▶ _RECORDS PROVIDED_:
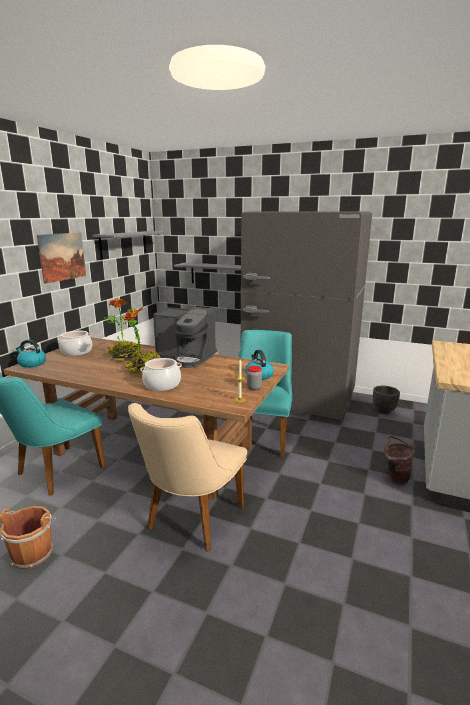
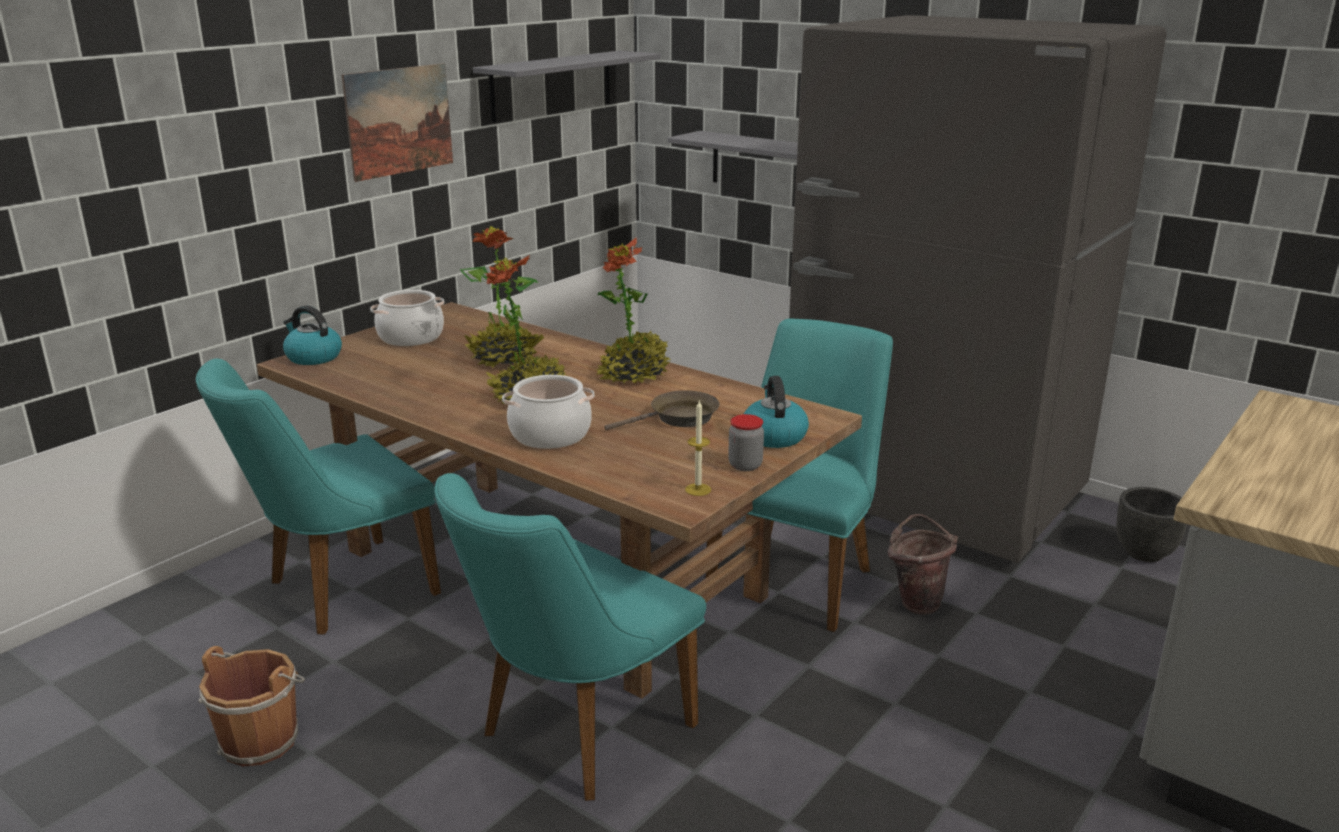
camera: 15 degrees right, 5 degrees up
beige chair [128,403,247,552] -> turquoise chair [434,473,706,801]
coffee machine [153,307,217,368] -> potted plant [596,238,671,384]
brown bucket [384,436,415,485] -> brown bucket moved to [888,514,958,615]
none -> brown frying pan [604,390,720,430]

==

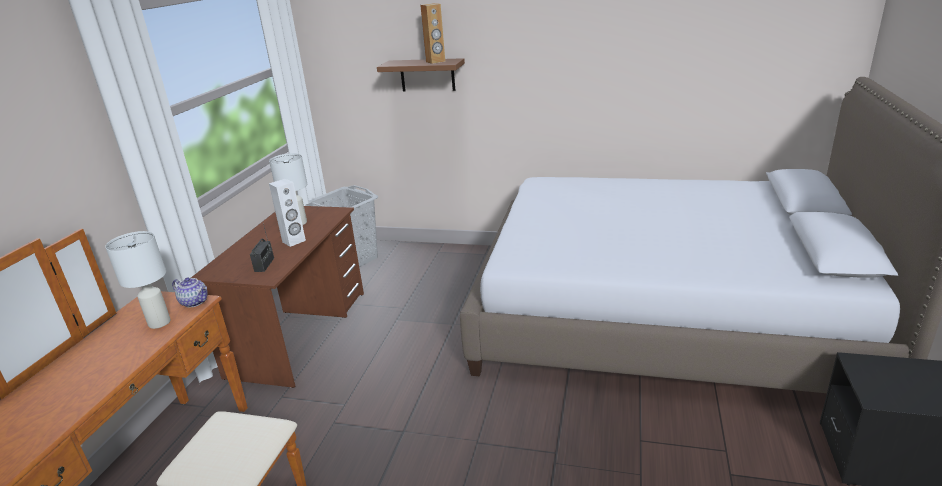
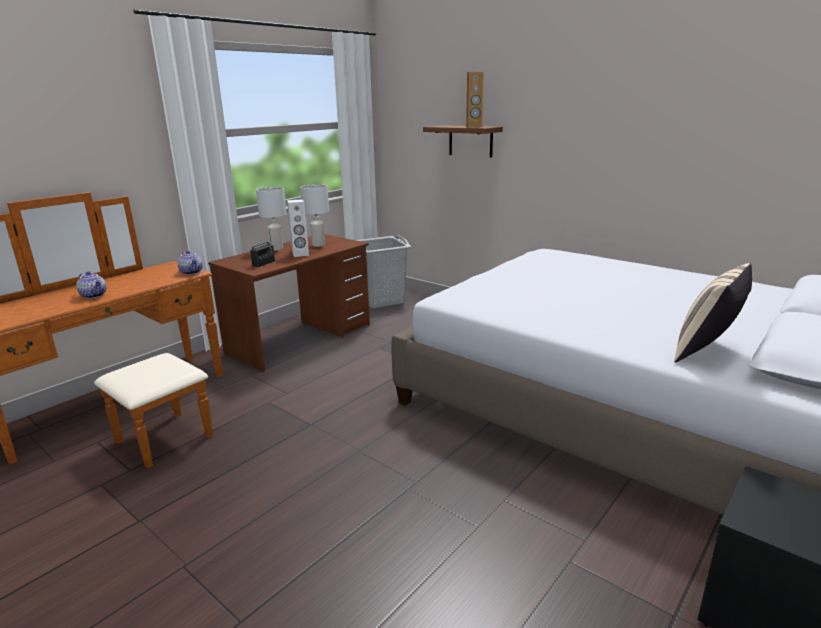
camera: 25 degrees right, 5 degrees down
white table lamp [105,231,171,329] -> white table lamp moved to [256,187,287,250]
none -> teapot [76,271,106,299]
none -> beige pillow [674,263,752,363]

▶ _TASK DETAILS_: Could you set down, word for word, only the lines above from the line with "brown bucket [384,436,415,485]" to the line with "none -> brown frying pan [604,390,720,430]", including both?

▶ _WRITTEN REPLY_:
brown bucket [384,436,415,485] -> brown bucket moved to [888,514,958,615]
none -> brown frying pan [604,390,720,430]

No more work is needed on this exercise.